On the show, broadcast 12 days after the poisoning of Skripal and his daughter, Yulia, last March, Galloway “repeatedly poured scorn on the British government’s claims of Russian involvement in the attempted murder and pointed out that Salisbury was close to the UK’s chemical research laboratory at Porton Down”, says The Guardian.

Galloway suggested there was no reason for Russia to have carried out the attack: “I’m not saying the Russian intelligence services are above such a crime,” he told listeners. “They have committed many such crimes, just like every other intelligence agency in the world, including – and perhaps particularly – our own.

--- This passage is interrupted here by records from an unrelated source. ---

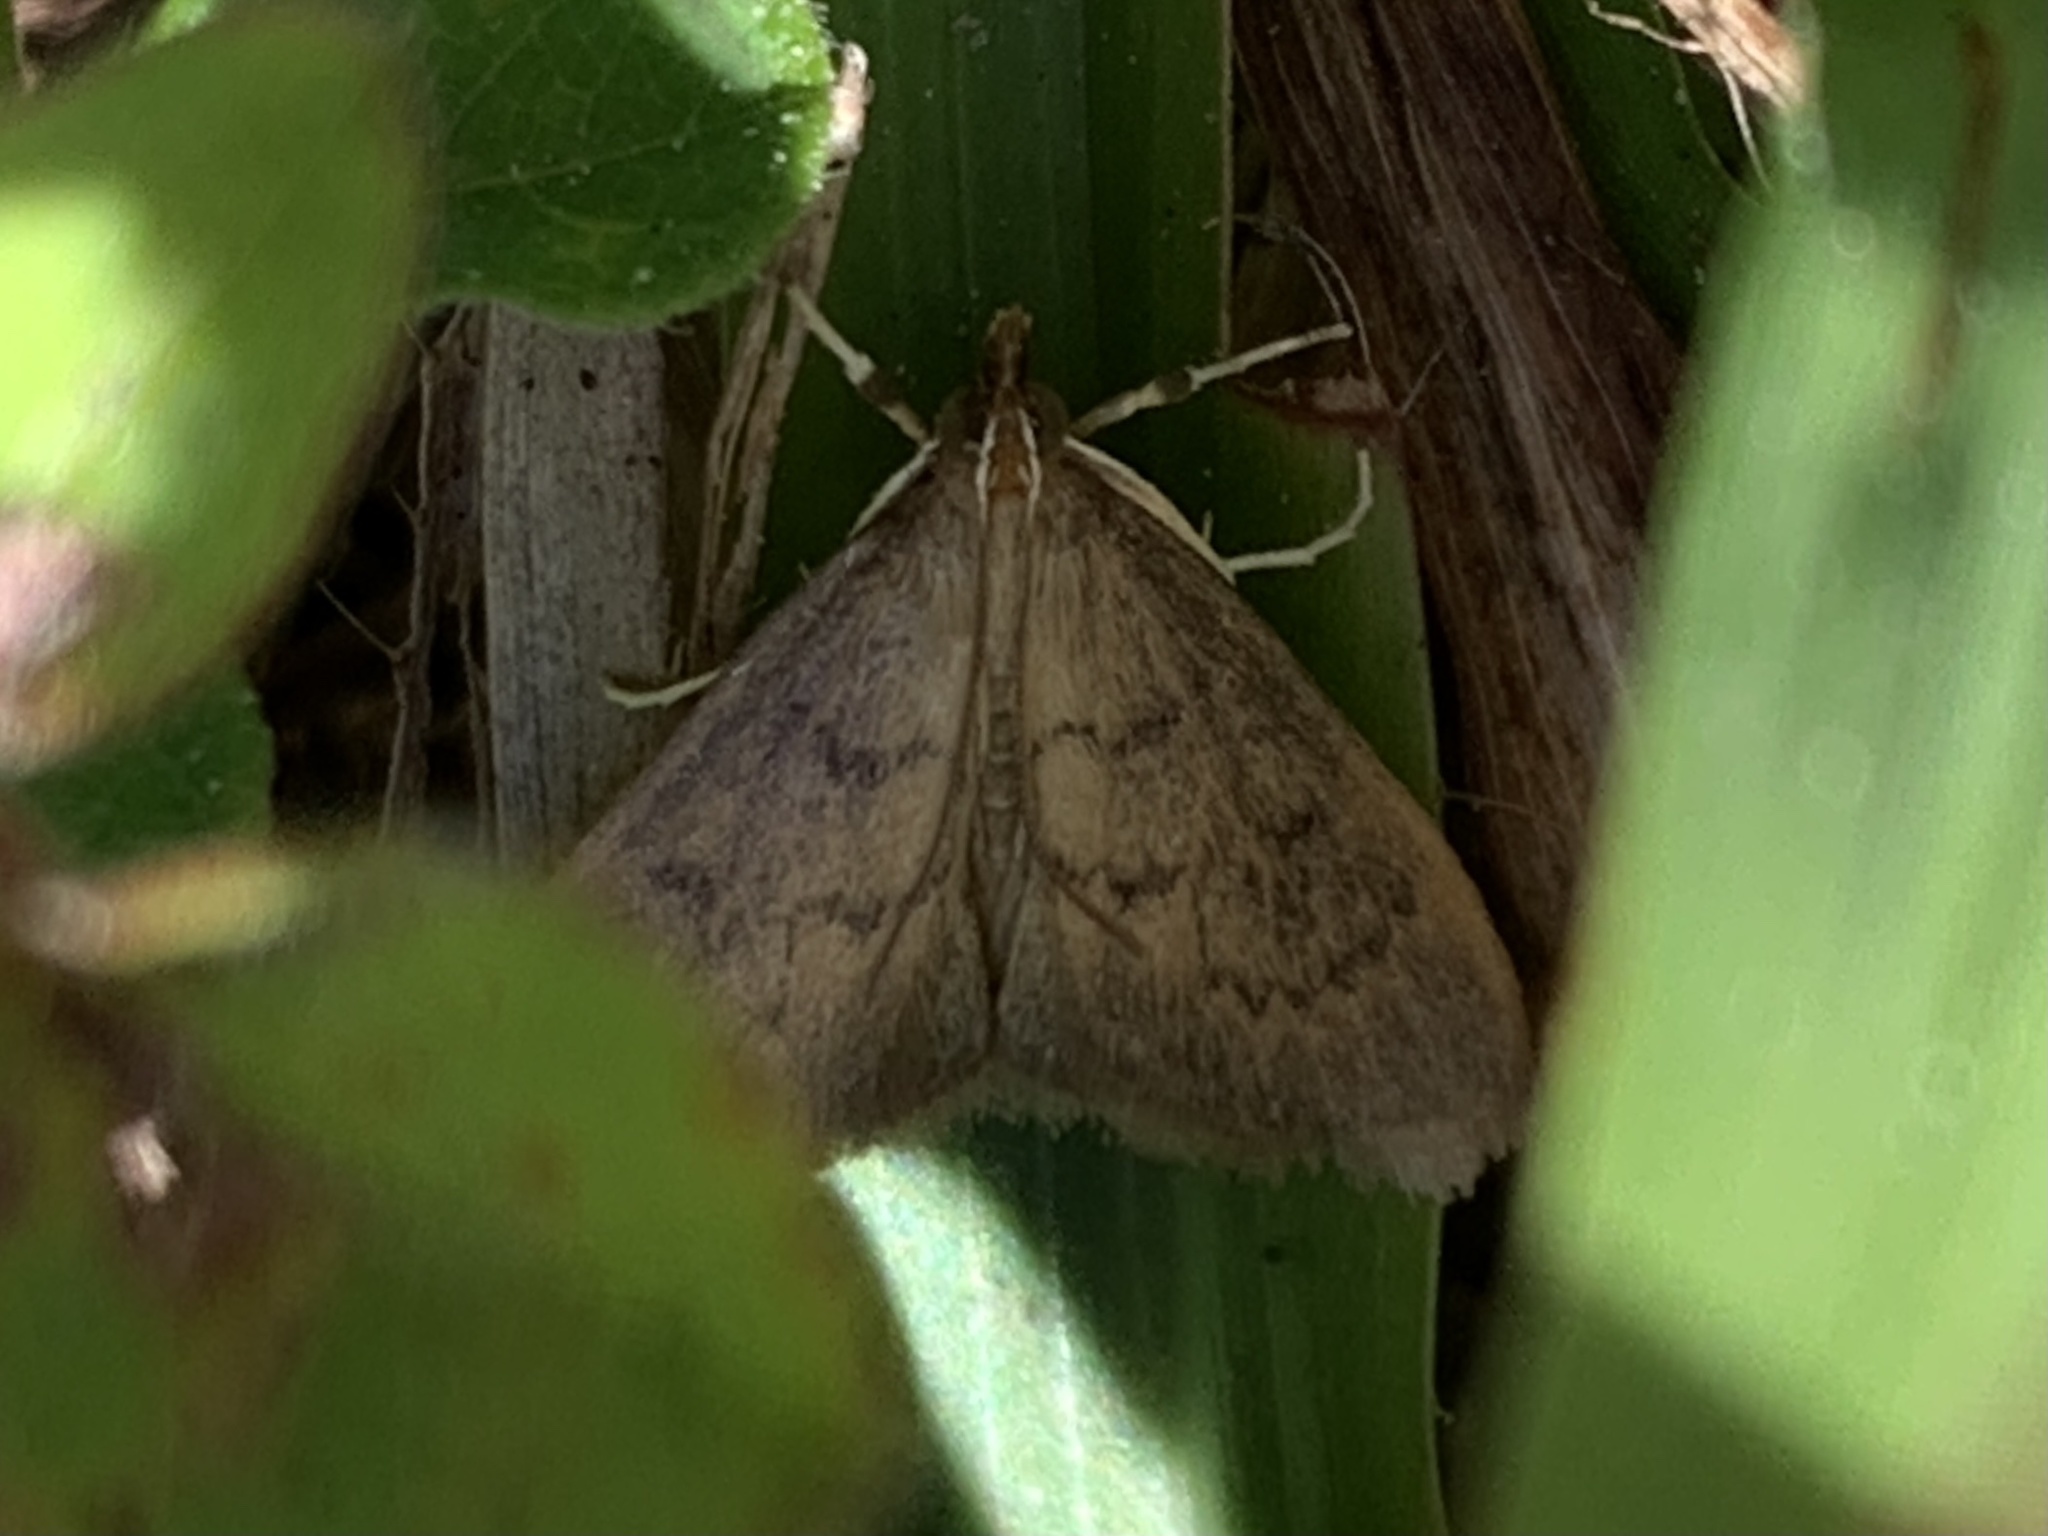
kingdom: Animalia
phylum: Arthropoda
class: Insecta
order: Lepidoptera
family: Crambidae
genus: Oenobotys
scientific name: Oenobotys vinotinctalis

Don’t get me started on intelligence services. The question is, why?”

When, on three occasions, listeners disagreed with his view, Galloway joked that they had sent their messages from Broadmoor psychiatric hospital, reports the BBC.

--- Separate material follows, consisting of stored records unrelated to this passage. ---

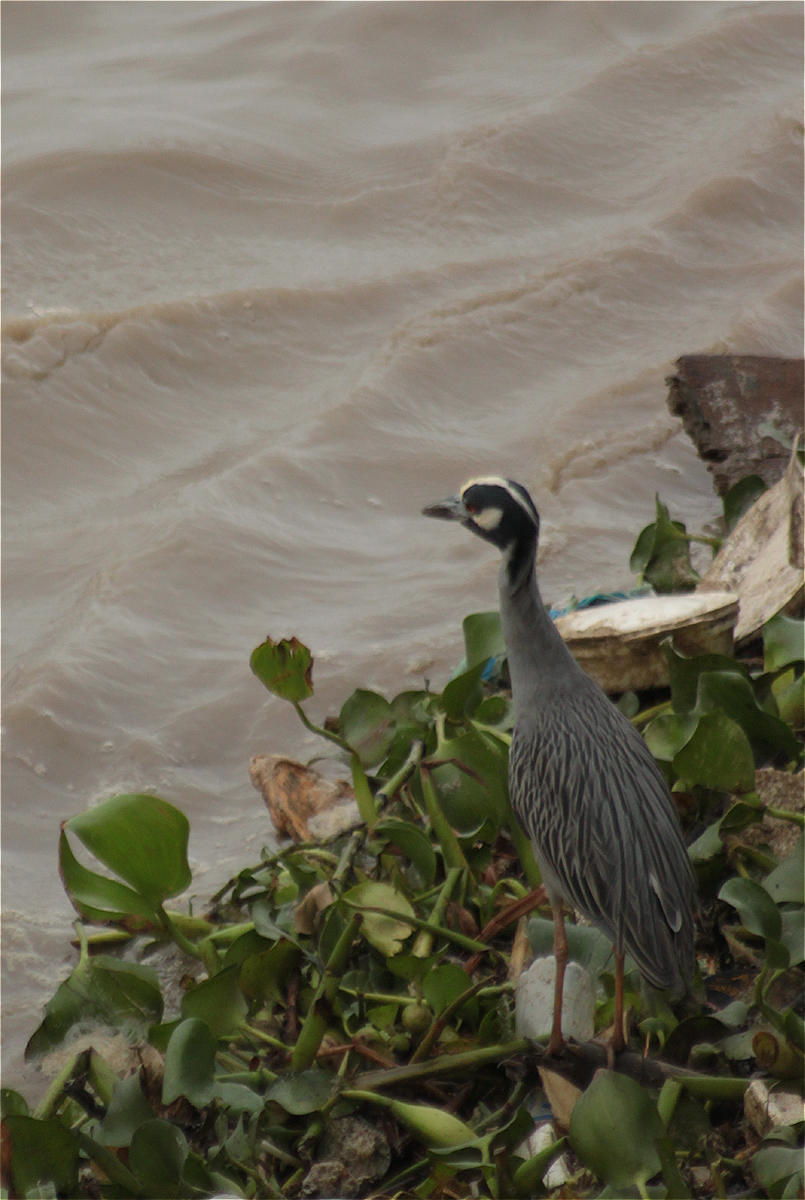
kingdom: Animalia
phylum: Chordata
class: Aves
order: Pelecaniformes
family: Ardeidae
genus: Nyctanassa
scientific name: Nyctanassa violacea
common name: Yellow-crowned night heron
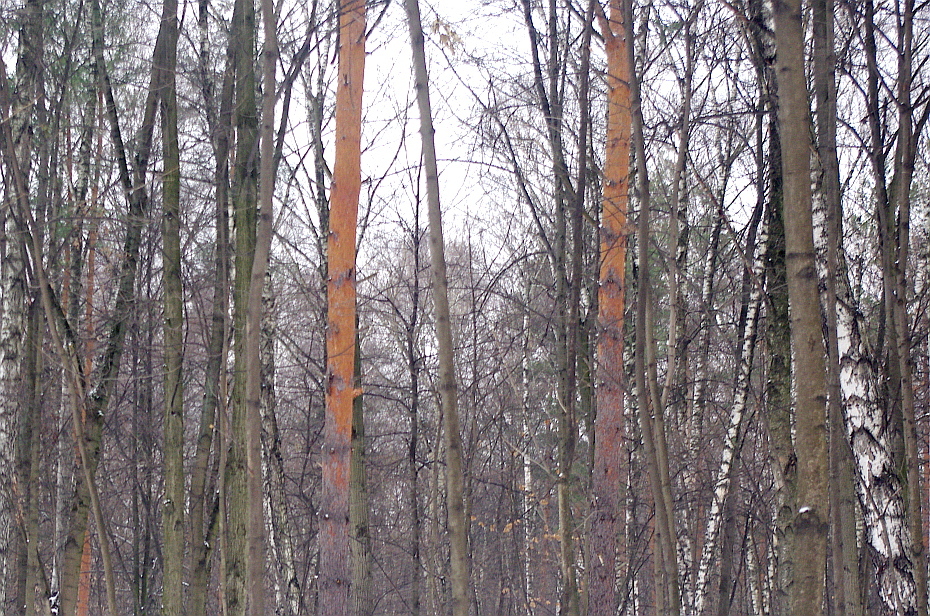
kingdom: Plantae
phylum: Tracheophyta
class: Pinopsida
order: Pinales
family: Pinaceae
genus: Pinus
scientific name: Pinus sylvestris
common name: Scots pine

In its ruling, Ofcom said that talkSPORT, which holds the licence for talkRADIO, “failed to include and give due weight to an appropriately wide range of significant viewpoints in relation to the relevant matters of major political controversy and major matters relating to current public policy dealt with in the programme”.

Following the ruling, Talksport said the presenter’s “controversial views” would not come as a surprise to listeners.

It said steps had now been taken to ensure that “differing views are expressed on air”, including the producer “speaking to Galloway of the need for dissenting voices to be heard, something which Galloway has always welcomed and encouraged”.

But the former MP, whose three-hour show is broadcast every Friday at 7pm, described Ofcom’s investigation as a “transparently politically motivated attempt at censorship”, which had “already received its intended result – namely the partial stifling of [ Galloway's] lone voice… on the airwaves”.